BIAT seeks to Raise Awareness of Brain Injury
Brain Injury Association of Tennessee Seeks to Raise Awareness and Prevention of Brain Injury With Walk for Thought
BIAT will host first annual Walk for Thought at Centennial Park on April 2nd from 3 to 5 pm to increase awareness of acquired brain injury and prevention of brain trauma.
Nashville, Tenn. (April 2, 2011): The Brain Injury Association of Tennessee (BIAT) plans to host, rain or shine, its first annual Walk for Thought to raise awareness about brain injury and increase steps taken for prevention on April 2nd from 3 to 5 pm.
“It is more important for the Walk for Thought to bring awareness to brain injury than it is to bring in funds,” said Pam Bryan, Executive Director of BIAT.
The walk will begin under the pavilion on the west side of the lake, and follow a handicap-accessible paved path a mile around the Parthenon and Lake Watauga.
“The community is invited to come out and support our cause,” said Bryan, “either to take part for the entry fee of $25, or simply cheer for the participants.”
The mission of BIAT is to ensure hope and support by providing brain injury prevention, awareness, education, and advocacy to survivors and their families. Our vision is that our community unites to maximize the quality of life of those who are affected by brain injury.
“This being the first year for the walk,” Bryan said, “we are hopeful that we will have 100 to 150 people, but a lot depends on the weather. As of right now, it’s supposed to be 64 and mostly sunny.”
For more information about the Walk for Thought, or to register, please call 615-248-2541 or visit BIAT’s website at http://BrainInjuryTN.org or email Mark Kerrigan at BrainInjuryTN@gmail.com.
In 1983, when medical technology improved and people began surviving traumatic brain injuries in much greater numbers, head injury awareness was still new to public policy discussions. A group of concerned family members and volunteers decided to create the first head injury organization in Tennessee; thus the East Tennessee Interest Group on Traumatic Brain Injury, Inc. was born.
Keeping with the true volunteer spirit of Tennessee, the new organization was led by volunteers whose focus was to increase awareness of head injury issues. In 1988, the name became the Tennessee Head Injury Association (THIA), changing again in 1995 to the Brain Injury Association of Tennessee (BIAT).
n 1993 a part-time staff person was hired, and the organization’s primary focus became the improvement in the quality of life for brain injury survivors and their families. In addition, BIAT rallied their support group members from across the state and petitioned the Tennessee General Assembly to establish a brain injury program within state government.
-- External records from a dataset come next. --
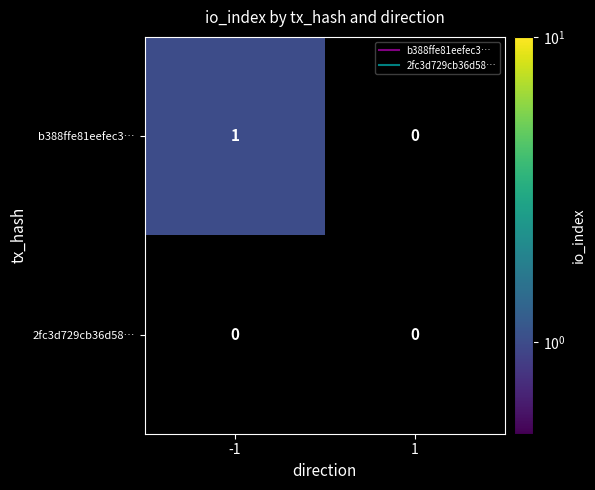

The value of b388ffe81eefec3… at 1 is 1. True or false?

False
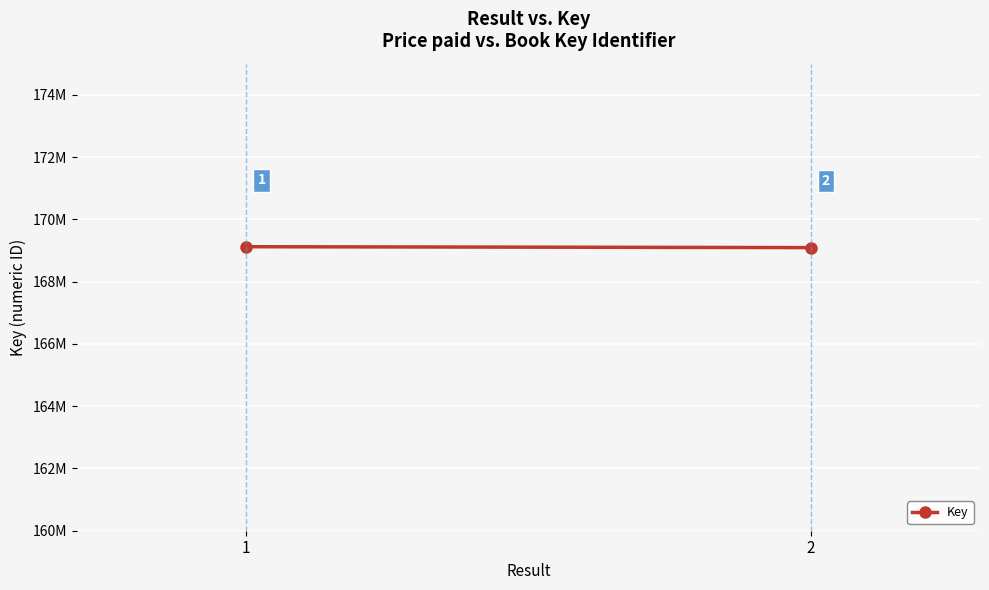

What is the greatest value displayed?

169121398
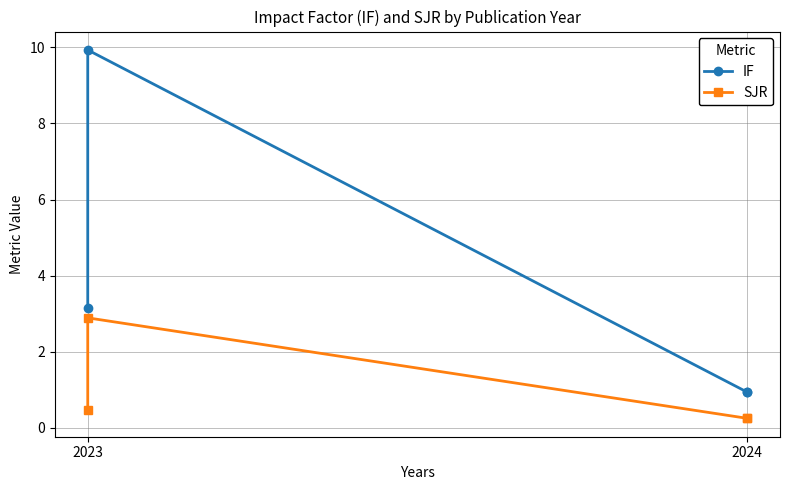

Reading left to right, extract all data points from this chart.

IF: 0.9	0.9	9.9	3.2
SJR: 0.2	0.2	2.9	0.5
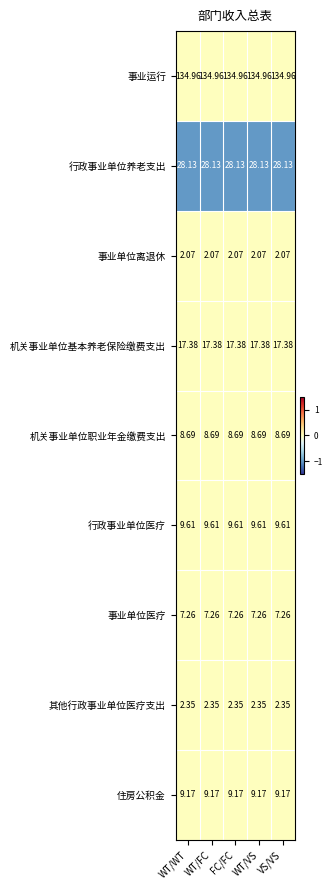

Is the value of 机关事业单位基本养老保险缴费支出 at FC/FC greater than the value of 住房公积金 at WT/WT?

Yes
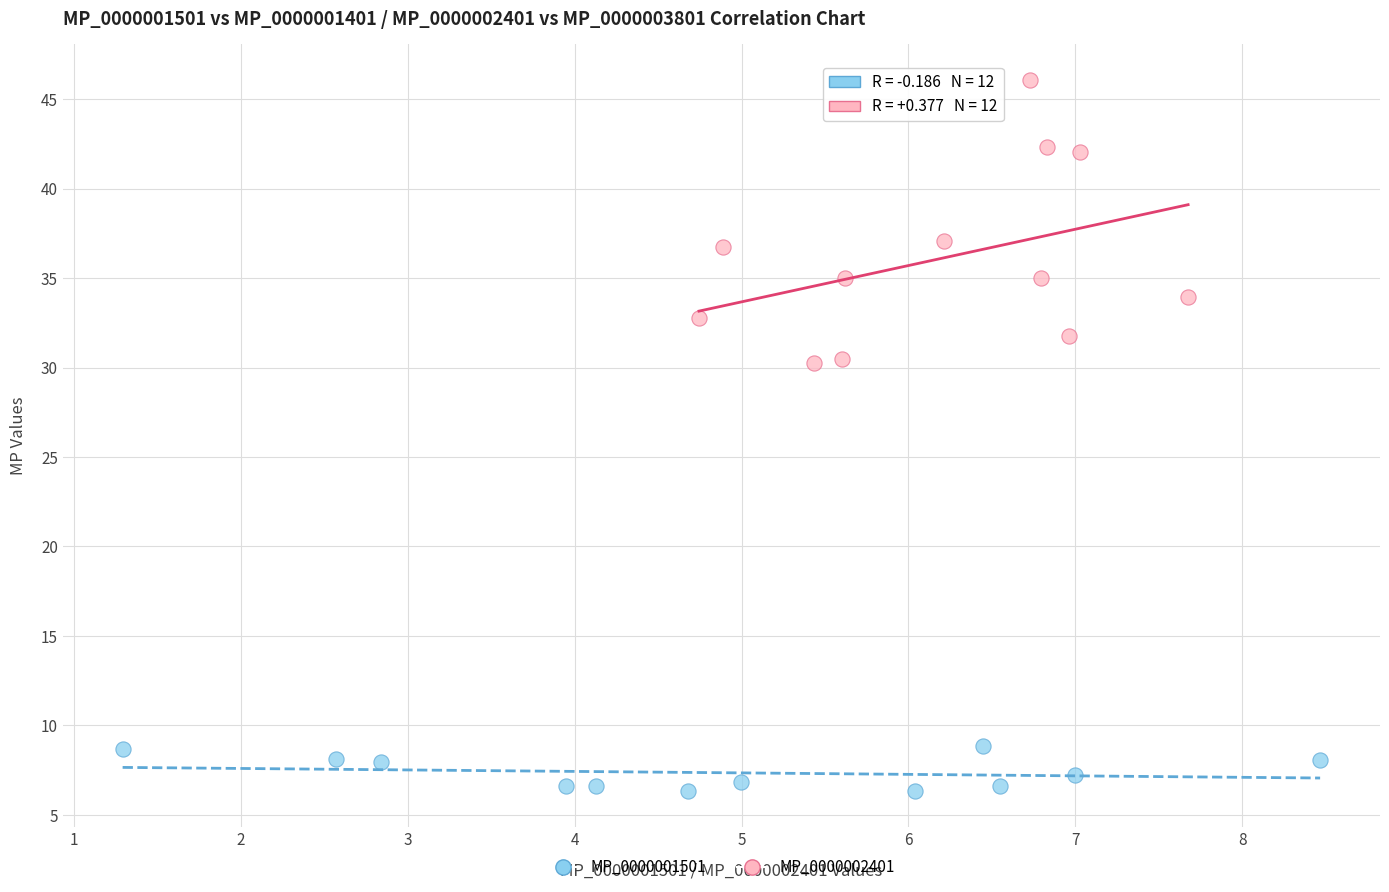

What are all the series names shown in the legend?

MP_0000001501, MP_0000002401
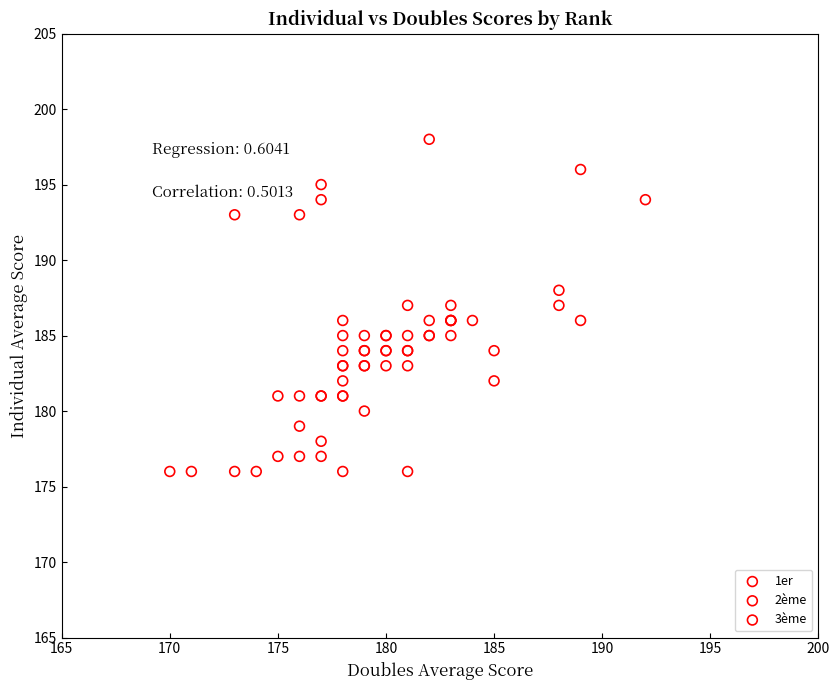

Which series has the widest spread of Y values?

1er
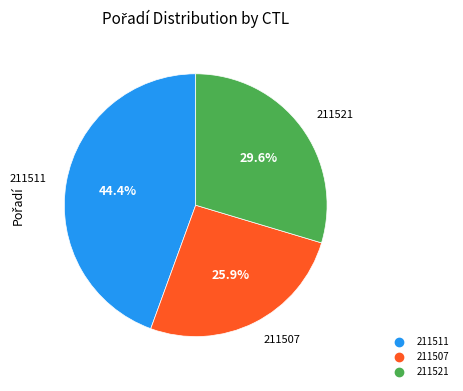

Is there a majority slice in this chart?

No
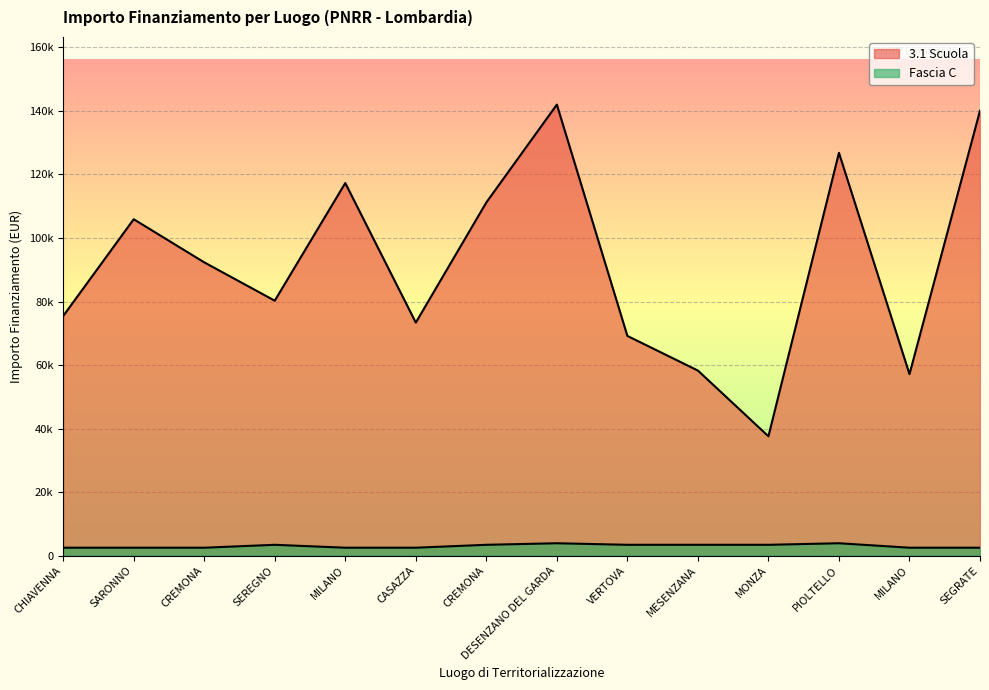

Reading left to right, list all the values displayed in this chart.

3.1 Scuola: 75442.6	105915.0	92341.9	80270.1	117311.1	73375.7	111198.7	142004.3	69180.1	58273.5	37577.6	126823.9	57143.9	140087.5
Fascia C: 2498.0	2498.0	2498.0	3413.0	2498.0	2498.0	3413.0	3903.0	3413.0	3413.0	3413.0	3903.0	2498.0	2498.0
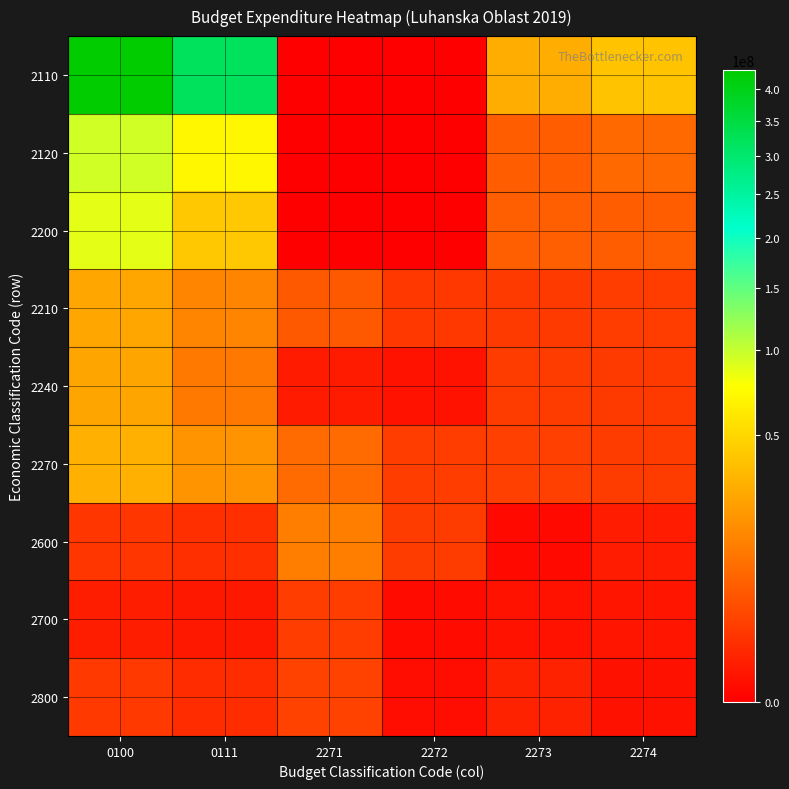

What is the difference between the highest and lowest values at 2274?

39102632.4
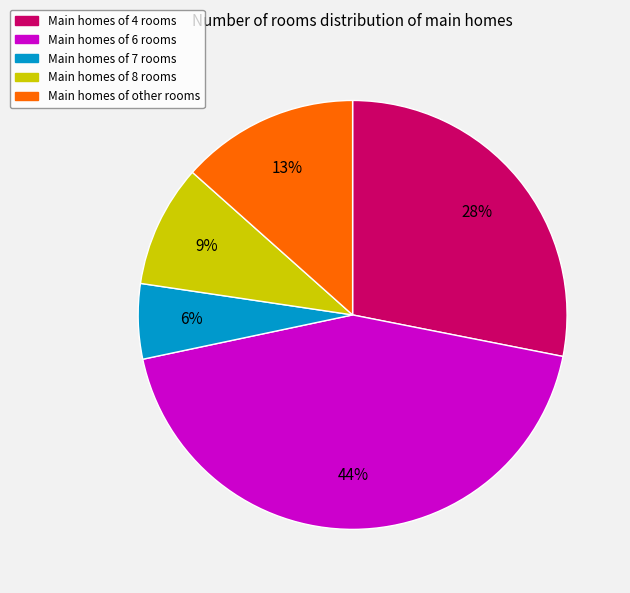

Is there a majority slice in this chart?

No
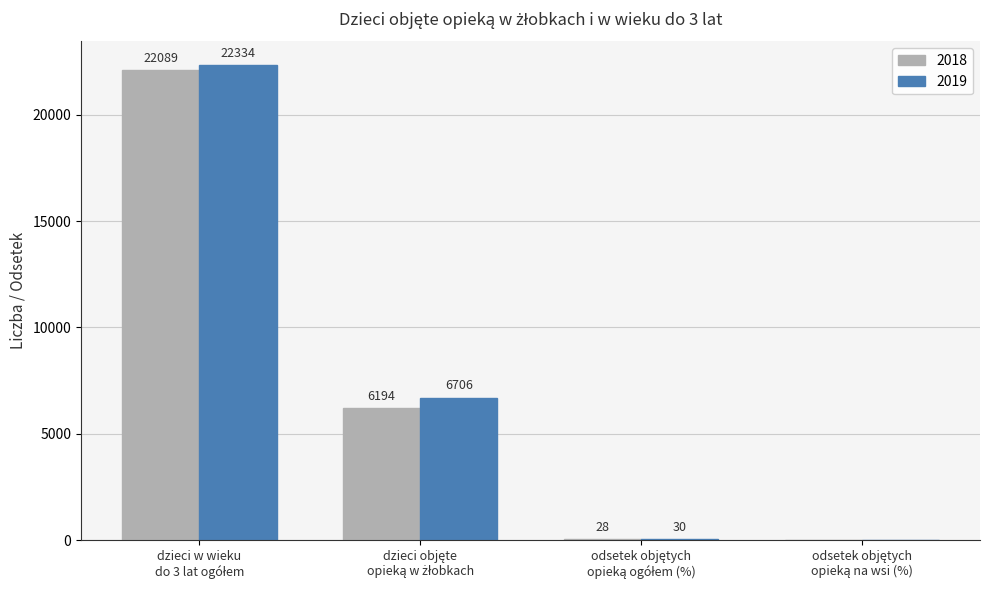

What is the maximum value shown in the chart?

22334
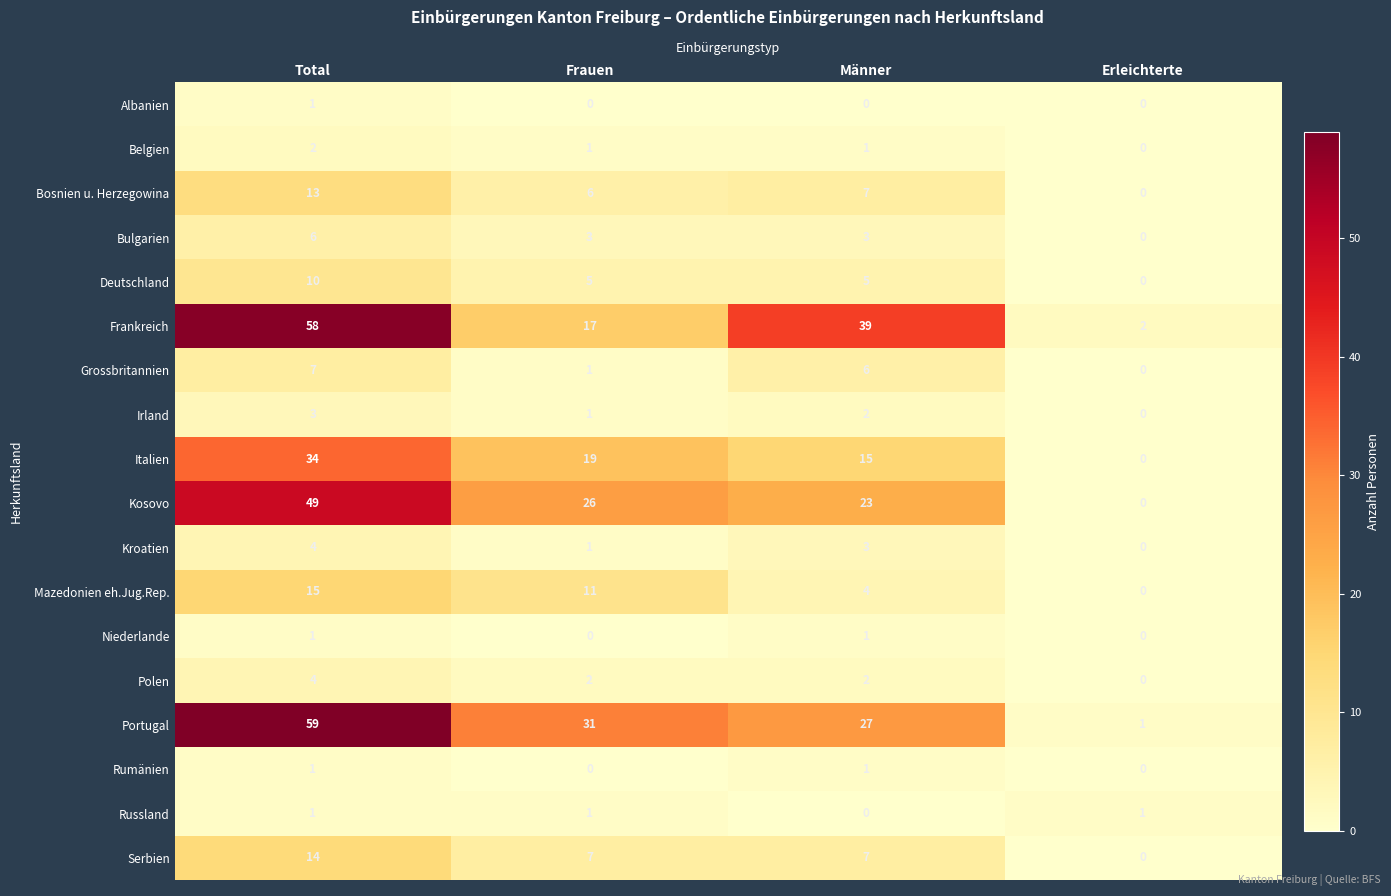

What is the greatest value displayed?

59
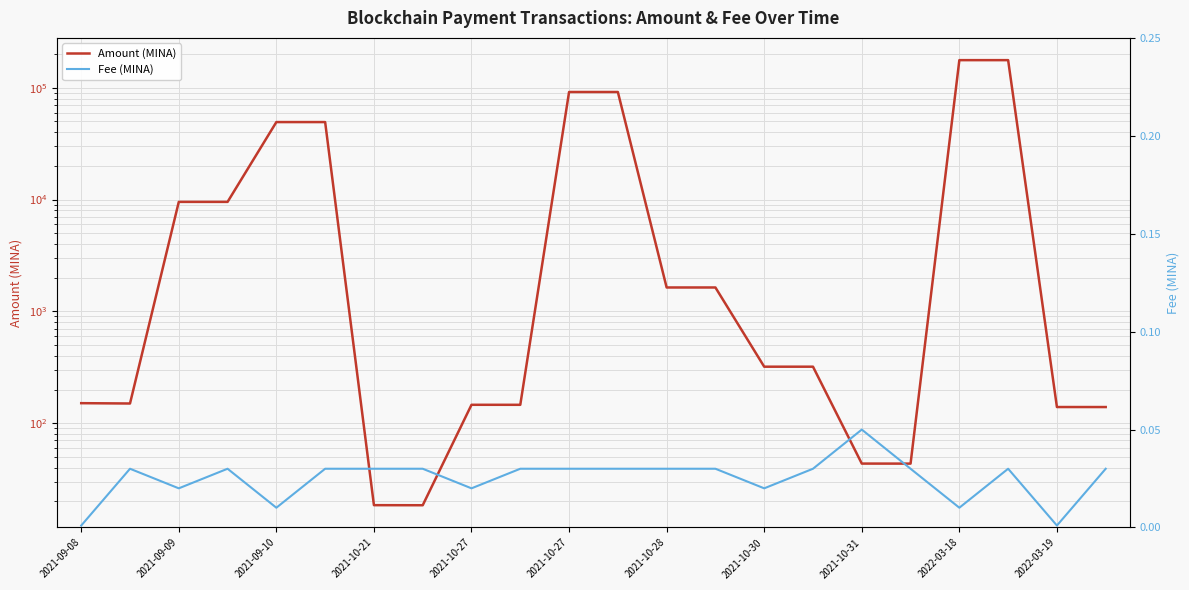

What is the difference between the maximum and minimum values in the Amount (MINA) series?

176481.9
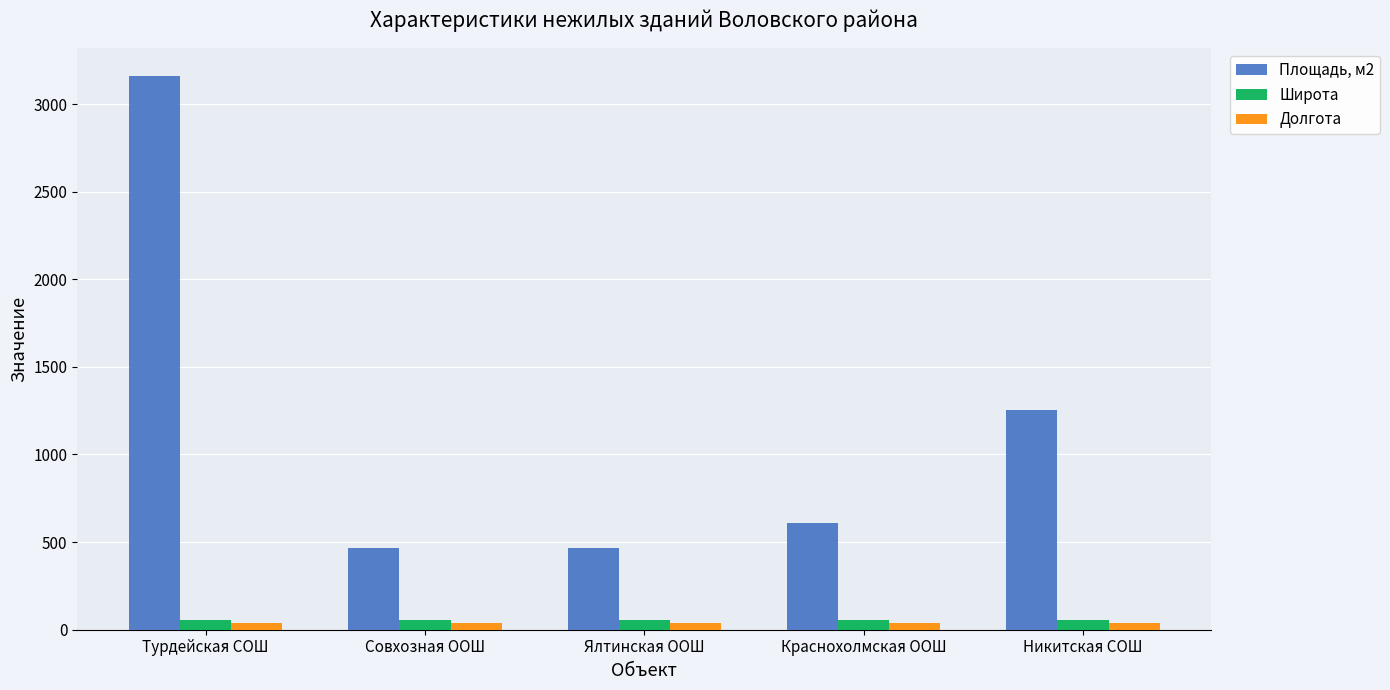

Is it true that Площадь, м2 equals 5584.1 at Турдейская СОШ?

False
The primary mission of BIAT is to provide ongoing information, support and referral services to survivors of traumatic brain injury, their families and the public. The membership is comprised of people with brain injuries, their families and friends, and service providers who are working together to provide education, advocacy and support for those affected by brain injury.
The Brain Injury Association of Tennessee is a 501(c)3 non-profit, statewide organization overseen by a board of directors.